Map of settler deaths by location.
—Excellent! This map also helps show how widespread the hostile Dakota attacks were. 

The Lake Shetek Captives and the Fool Soldiers

 No comment. 

Depredation Claims

 The Sisseton and Wahpeton bands of Dakota or Sioux Indians acknowledge their dependence on the Government of the United States, and do hereby pledge and bind themselves to preserve friendly relations with the citizens thereof, and to commit no injuries or depredations on their persons or property, nor on those of the members of any other tribe; but in case of any such injury or depredation, full compensation shall, as far as practicable, be made therefor out of their moneys in the hands of the United States, the amount in all cases to be determined by the Secretary of the Interior.
Article 6, Sioux Treaty of 1858
—Incorrect and Disrespectful – A small number of the Sisseton and Wahpeton men went to war. The majority of the Mdewakanton men went to war. This Article was common to both 1851 Treaties. Citing it from the Sisseton and Wahpeton Treaty implies they were primarily responsible for the war.

In the months following the war, a commission took on the overwhelming task of disbursing funds to settlers for their material losses. The same treaties that promised money to the Dakota in exchange for their lands also contained provisions for using these funds instead to compensate for war losses.
—Is this correct – did not Dakota farmers also receive compensation?
—Unbalanced – In the 1970s, Dakota descendants were paid for land and annuities taken in 1863.

----

:: Your assignment ::
Answer these questions from the passage above on Dakota war losses and compensation:
1. What citation is given for the quoted pledge about injuries and depredations?
2. According to the comment after that citation, the majority of which group's men went to war?
3. In what decade were Dakota descendants paid for land and annuities taken in 1863?

:: Exercise data ::

----

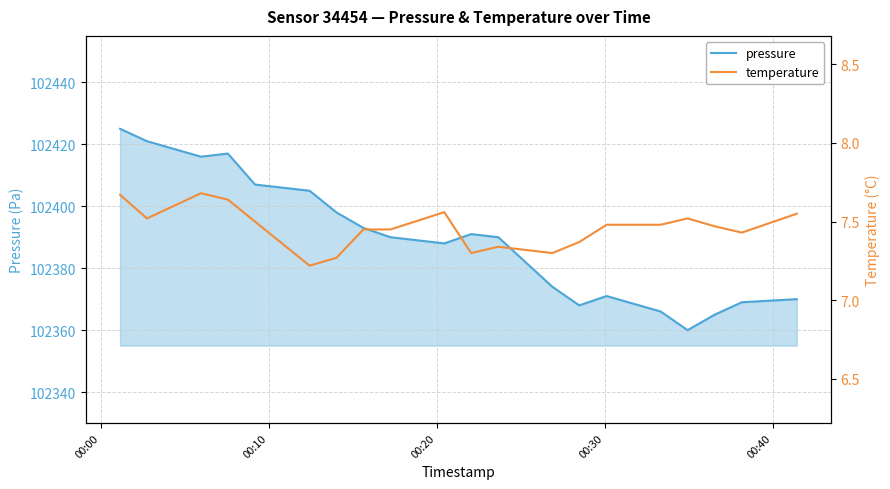

What is the highest value of the pressure series?

102425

----

:: Answer to the problem ::
1. Article 6, Sioux Treaty of 1858
2. The Mdewakanton
3. The 1970s